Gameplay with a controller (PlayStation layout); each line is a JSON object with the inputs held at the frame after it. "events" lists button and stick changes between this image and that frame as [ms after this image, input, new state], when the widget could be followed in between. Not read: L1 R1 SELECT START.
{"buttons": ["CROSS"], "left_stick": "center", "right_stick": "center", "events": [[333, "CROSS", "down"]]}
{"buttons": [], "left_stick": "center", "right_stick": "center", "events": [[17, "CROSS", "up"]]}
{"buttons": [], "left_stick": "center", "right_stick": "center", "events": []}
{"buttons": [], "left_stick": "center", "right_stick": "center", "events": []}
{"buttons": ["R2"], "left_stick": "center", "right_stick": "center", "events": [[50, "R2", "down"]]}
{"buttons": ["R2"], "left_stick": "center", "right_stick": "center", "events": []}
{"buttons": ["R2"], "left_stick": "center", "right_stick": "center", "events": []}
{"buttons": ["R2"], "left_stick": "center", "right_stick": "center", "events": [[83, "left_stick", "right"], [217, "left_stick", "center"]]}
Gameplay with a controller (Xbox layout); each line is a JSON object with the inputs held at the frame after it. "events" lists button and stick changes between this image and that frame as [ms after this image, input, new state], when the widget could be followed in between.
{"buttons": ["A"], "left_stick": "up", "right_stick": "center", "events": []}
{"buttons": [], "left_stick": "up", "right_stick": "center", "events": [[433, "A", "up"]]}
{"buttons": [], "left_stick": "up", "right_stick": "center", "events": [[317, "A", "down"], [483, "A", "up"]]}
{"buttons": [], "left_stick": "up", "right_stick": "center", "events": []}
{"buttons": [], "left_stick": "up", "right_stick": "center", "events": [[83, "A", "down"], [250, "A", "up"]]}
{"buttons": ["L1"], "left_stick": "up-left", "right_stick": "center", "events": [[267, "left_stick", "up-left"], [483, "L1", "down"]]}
--
*Exercise requirements*
Print the data above exactly.

*Solution to this task*
Gameplay with a controller (PlayStation layout); each line is a JSON object with the inputs held at the frame after it. "events" lists button and stick changes between this image and that frame as [ms after this image, input, new state], when the widget could be followed in between. Not read: L1 R1 SELECT START.
{"buttons": ["CROSS"], "left_stick": "center", "right_stick": "center", "events": [[333, "CROSS", "down"]]}
{"buttons": [], "left_stick": "center", "right_stick": "center", "events": [[17, "CROSS", "up"]]}
{"buttons": [], "left_stick": "center", "right_stick": "center", "events": []}
{"buttons": [], "left_stick": "center", "right_stick": "center", "events": []}
{"buttons": ["R2"], "left_stick": "center", "right_stick": "center", "events": [[50, "R2", "down"]]}
{"buttons": ["R2"], "left_stick": "center", "right_stick": "center", "events": []}
{"buttons": ["R2"], "left_stick": "center", "right_stick": "center", "events": []}
{"buttons": ["R2"], "left_stick": "center", "right_stick": "center", "events": [[83, "left_stick", "right"], [217, "left_stick", "center"]]}
Gameplay with a controller (Xbox layout); each line is a JSON object with the inputs held at the frame after it. "events" lists button and stick changes between this image and that frame as [ms after this image, input, new state], when the widget could be followed in between.
{"buttons": ["A"], "left_stick": "up", "right_stick": "center", "events": []}
{"buttons": [], "left_stick": "up", "right_stick": "center", "events": [[433, "A", "up"]]}
{"buttons": [], "left_stick": "up", "right_stick": "center", "events": [[317, "A", "down"], [483, "A", "up"]]}
{"buttons": [], "left_stick": "up", "right_stick": "center", "events": []}
{"buttons": [], "left_stick": "up", "right_stick": "center", "events": [[83, "A", "down"], [250, "A", "up"]]}
{"buttons": ["L1"], "left_stick": "up-left", "right_stick": "center", "events": [[267, "left_stick", "up-left"], [483, "L1", "down"]]}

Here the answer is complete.